┌──
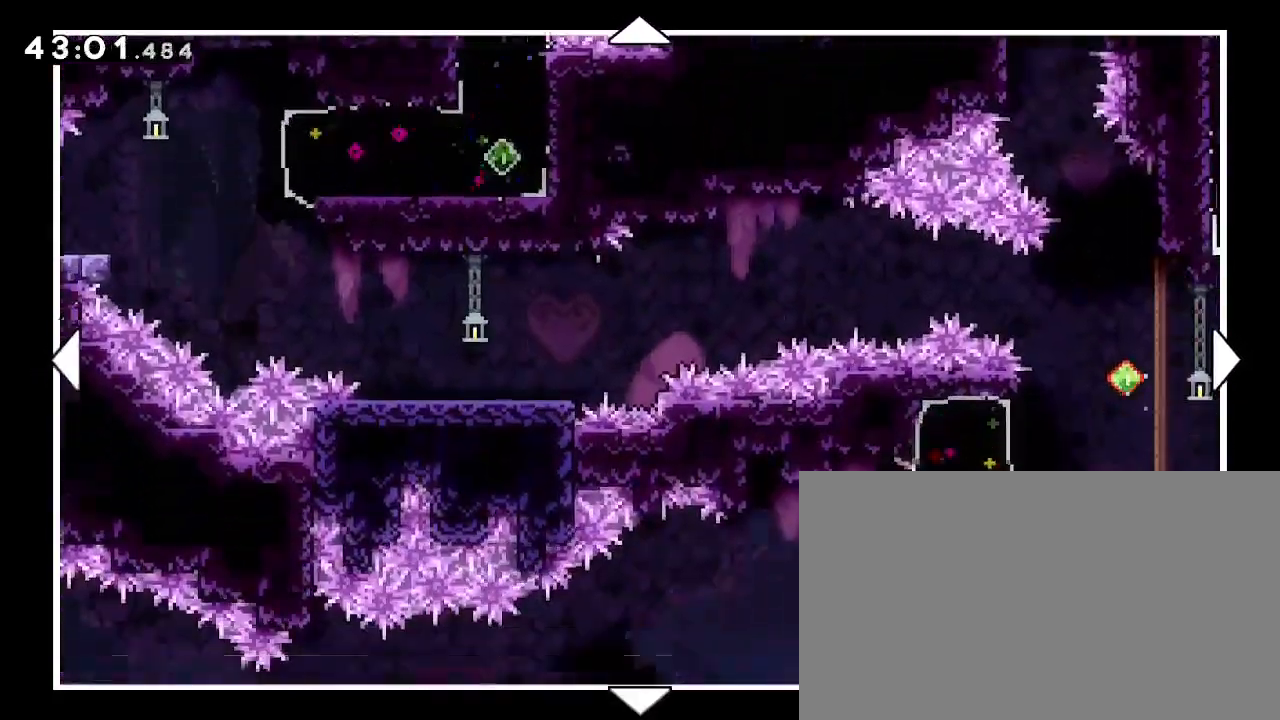
{"dt_ms": 500, "buttons": [], "left_stick": "center", "right_stick": "center", "events": [[167, "left_stick", "center"], [400, "left_stick", "right"], [467, "left_stick", "center"]]}
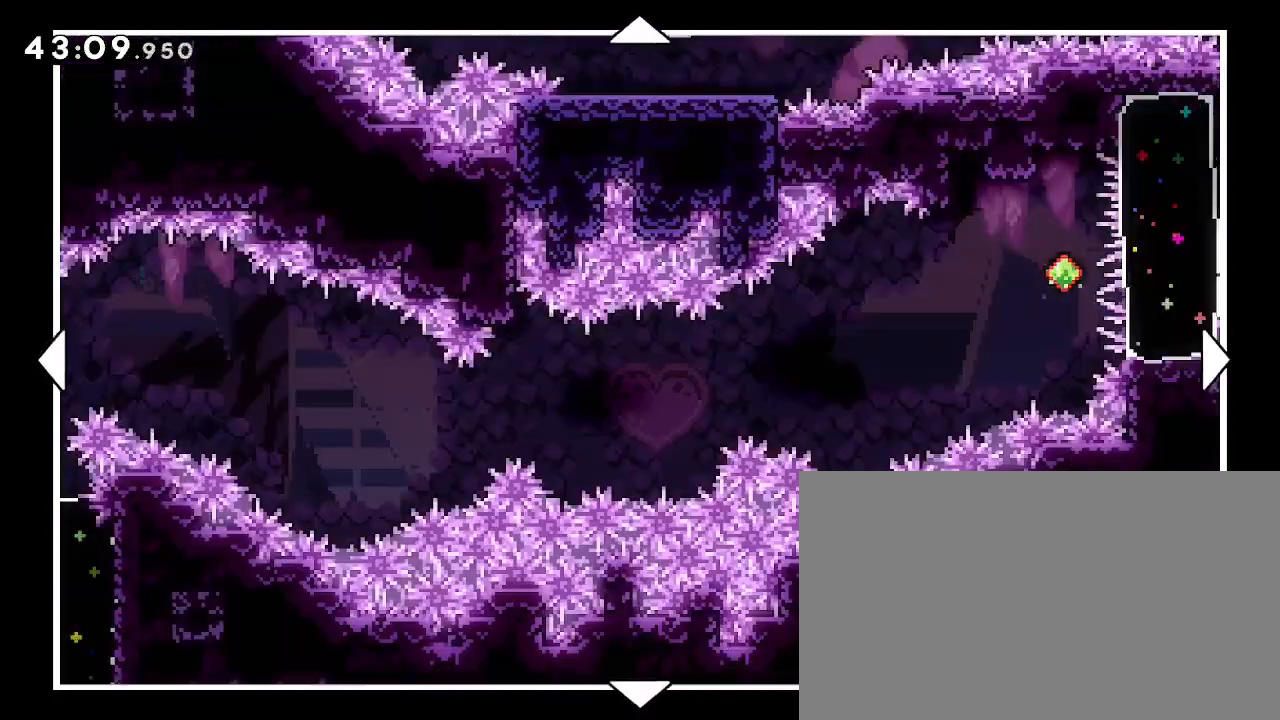
{"dt_ms": 1000, "buttons": [], "left_stick": "center", "right_stick": "center", "events": [[233, "left_stick", "down-right"], [500, "left_stick", "up"], [1000, "left_stick", "center"]]}
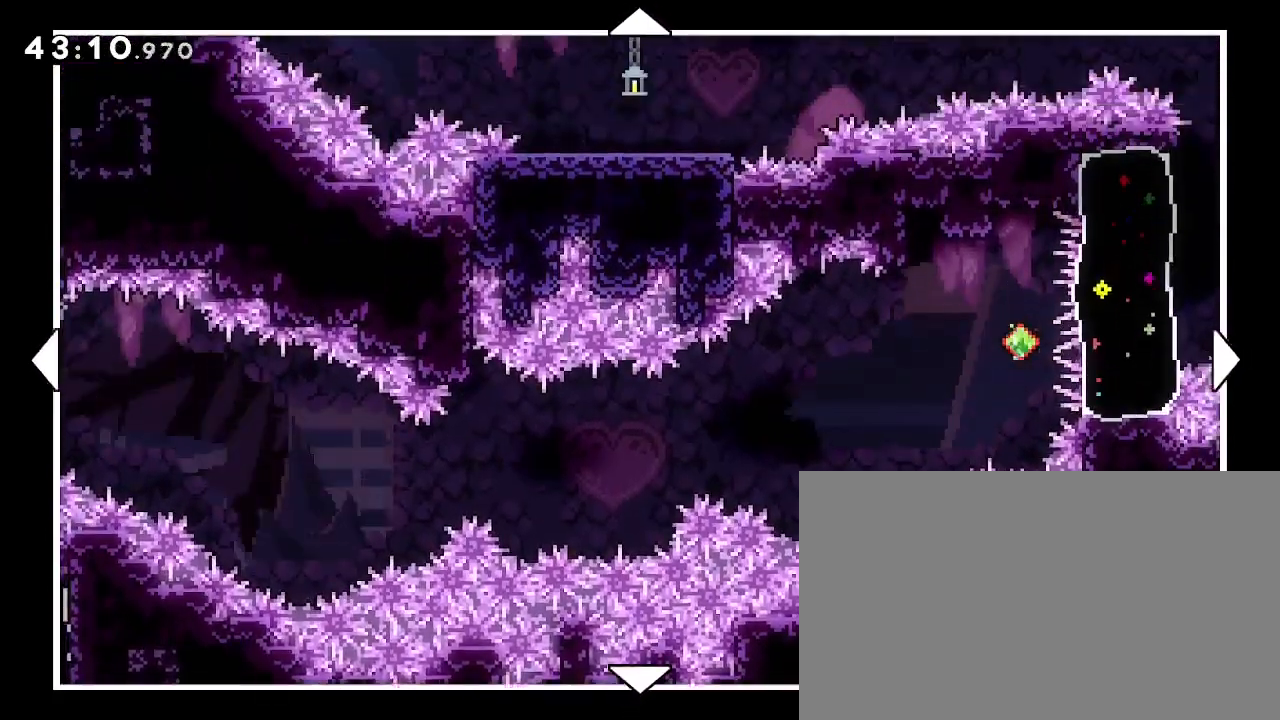
{"dt_ms": 500, "buttons": [], "left_stick": "center", "right_stick": "center", "events": []}
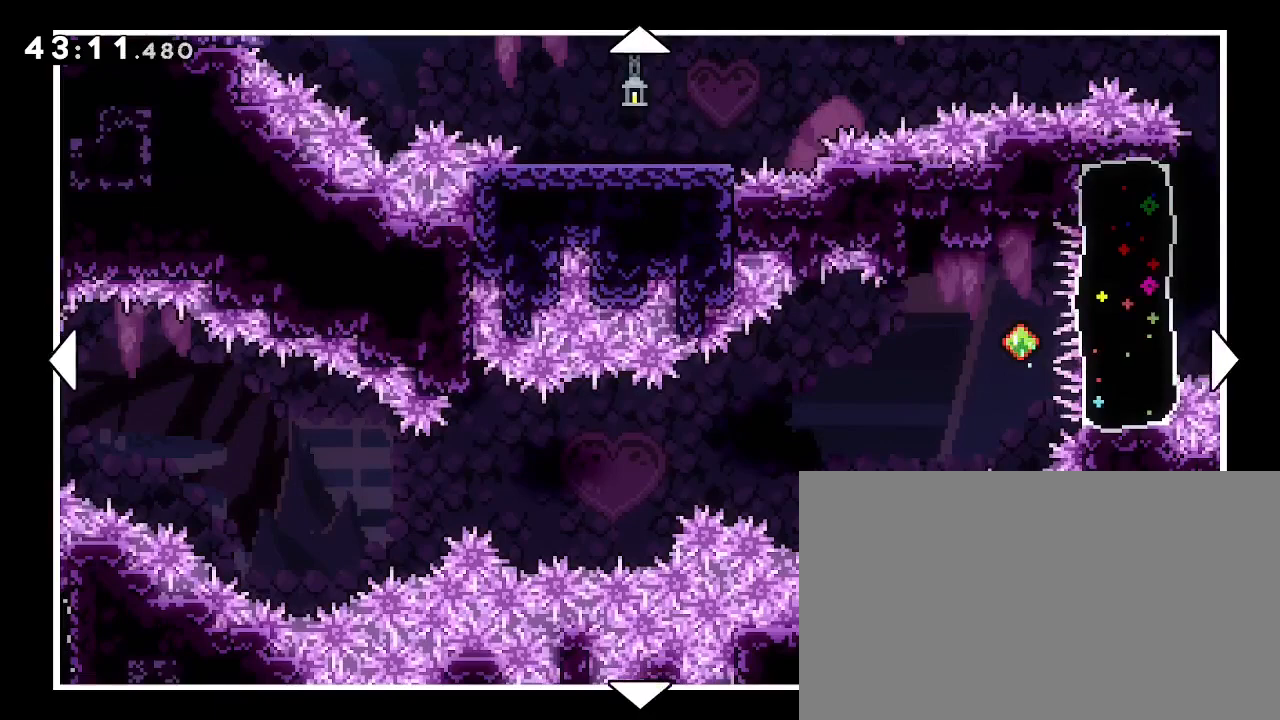
{"dt_ms": 500, "buttons": [], "left_stick": "center", "right_stick": "center", "events": []}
└──
| Problem |
Please print everything in the material exactly, apart from the pictures.

| Exercise answer |
{"dt_ms": 500, "buttons": [], "left_stick": "center", "right_stick": "center", "events": [[167, "left_stick", "center"], [400, "left_stick", "right"], [467, "left_stick", "center"]]}
{"dt_ms": 1000, "buttons": [], "left_stick": "center", "right_stick": "center", "events": [[233, "left_stick", "down-right"], [500, "left_stick", "up"], [1000, "left_stick", "center"]]}
{"dt_ms": 500, "buttons": [], "left_stick": "center", "right_stick": "center", "events": []}
{"dt_ms": 500, "buttons": [], "left_stick": "center", "right_stick": "center", "events": []}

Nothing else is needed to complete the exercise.